PIERRE COURANJOU, JUIN 2000

 

 



[1] Verlaine entre Rimbaud et Dieu, Sedes, Paris 1982, p.106

[2] Parallèlement, Révérence parler.

[3] Sagesse II,, 4.

[4] Sagesse III, 5

[5] Sagesse, I, 7

[6] A propos de l’obsession du sommeil, voir aussi dans Parallèlement : Impression fausse et Tantalized, : «  Mes nuits sont blanches », (vers 2) qui sont deux poèmes écrits en prison à Bruxelles.

[7] Mis à part le rapprochement avec l’Auberge de F. Coppée, on pourra renvoyer au vers 9 du Sonnet boiteux :où le passé surgit également dans le présent :

« Tout l’affreux passé saute, piaule, miaule et glapit ».

[8] L’ivresse, telle qu’elle est présentée dans Du fond du grabat… est bien un « effort » pour oublier :

« C’est l’ivresse à mort,

C’est la noire orgie,

C’est l’amer effort

De ton énergie

Vers l’oubli dolent

De la voix intime,… »

[9] Sagesse de Paul Verlaine, Editions universitaires, Fribourg, Suisse, 1982.
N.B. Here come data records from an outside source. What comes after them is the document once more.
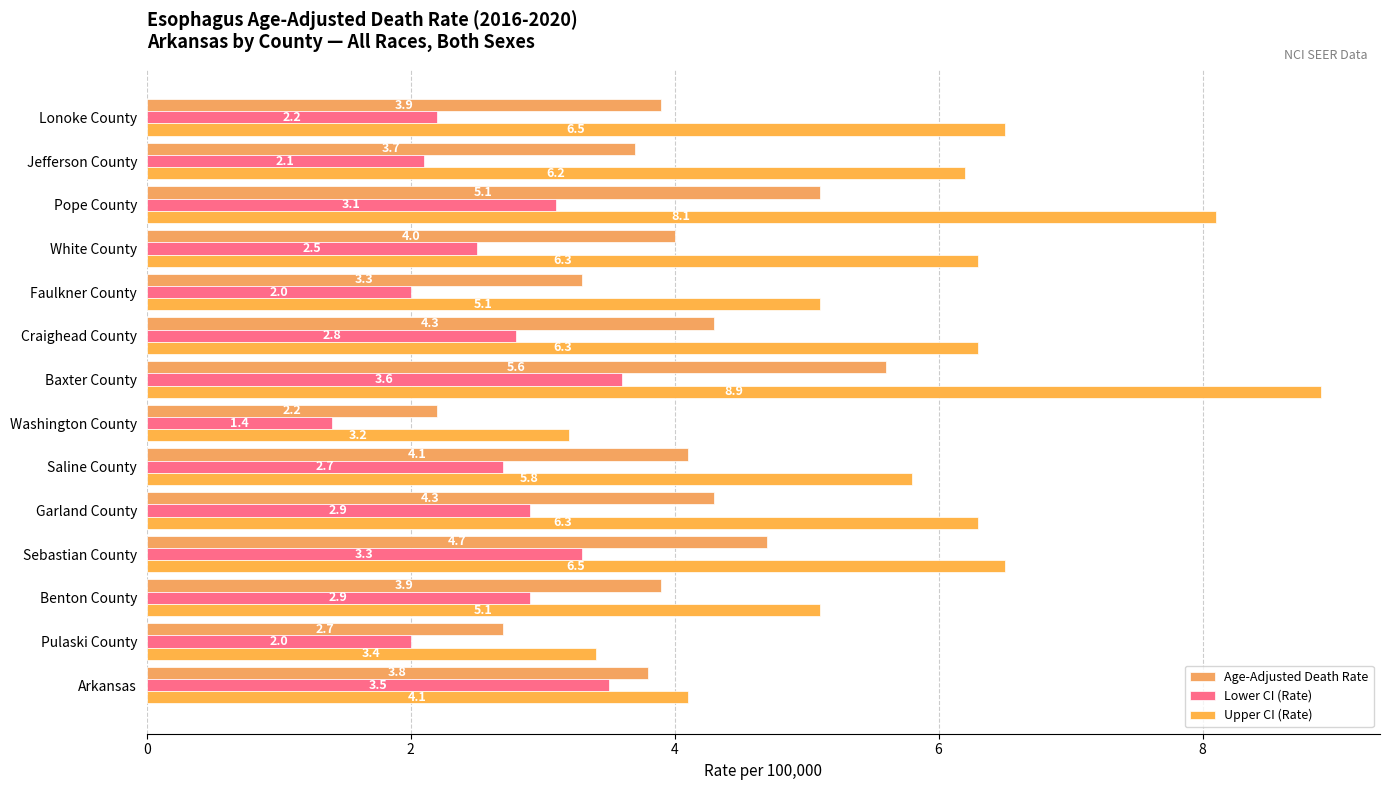

Where is Age-Adjusted Death Rate nearest to the value 3?

Pulaski County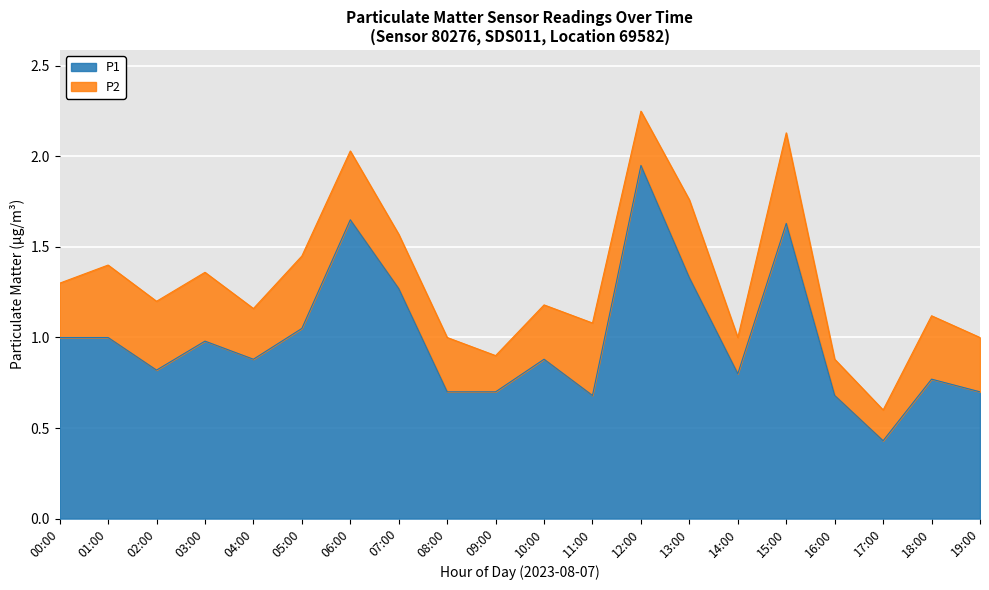

Which has a higher value, 03:00 or 02:00?

03:00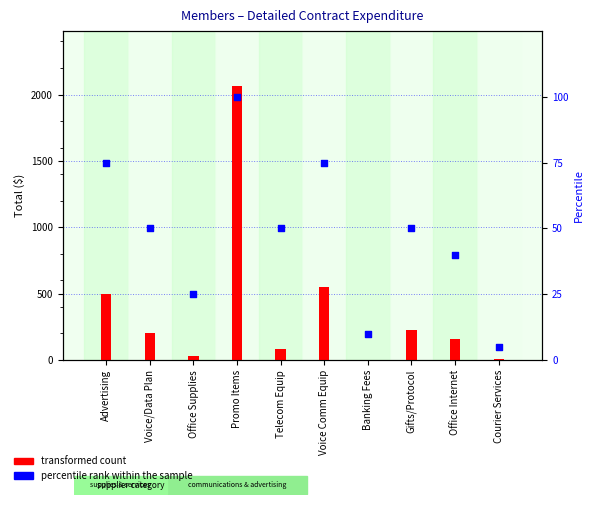

At which category is the sum across all series the highest?

Promo Items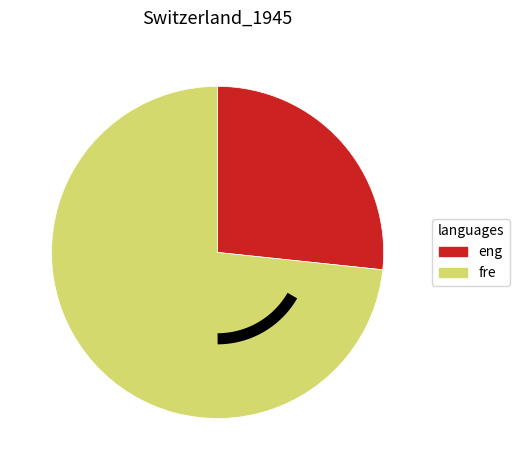

Between 3 and 1, which is larger?

3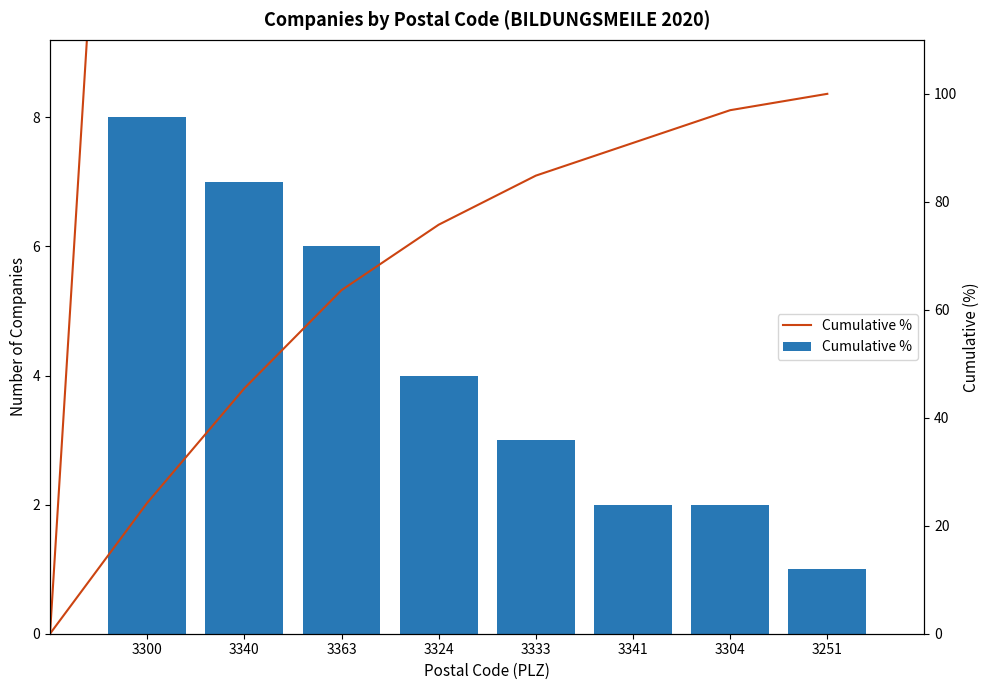

How many data points are less than 4?

4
[10] Alain Faudemay note aussi que « glace et repos apaisent la sensualité » et cite deux vers des Romances sans Paroles :

Que le vent du matin vient glacer à mon front(…)

Et que je dorme un peu puisque vous reposez » Vers 6 et 12 de Green.

[11] Peut-être pourrait-on faire observer que c’est bien là un « hiver lucide ». Décidément l’été n’est guère une période favorable.

[12] Ecoutez la chanson bine douce… Sagesse, I, 6.

[13] N’oublions pas qu’il travaille, dans l’automne 1873, à la publication des Romances sans paroles. Voir aussi, une lettre de septembre 1874, citée par J Robichez (ed. cit. p 128) :

« Il faut que cette petite masque ravale son crachat, à moins que sur bonnes garanties (…) elle ne revienne à résipiscence – et à son ménage – loin de son papa et de sa maman – que je ne qualifie pas. »

[14] Le souvenir du vers de D’Aubigné (« Une rose d’automne est plus qu’une autre exquise »), s’il est présent à l’esprit de Verlaine, peut aussi permettre d’entendre le souhait final comme celui d’une poésie chrétienne, ancienne, et débarrassée des petitesses individuelles ; voire d’une poésie militante dont on trouve des exemples dans Sagesse.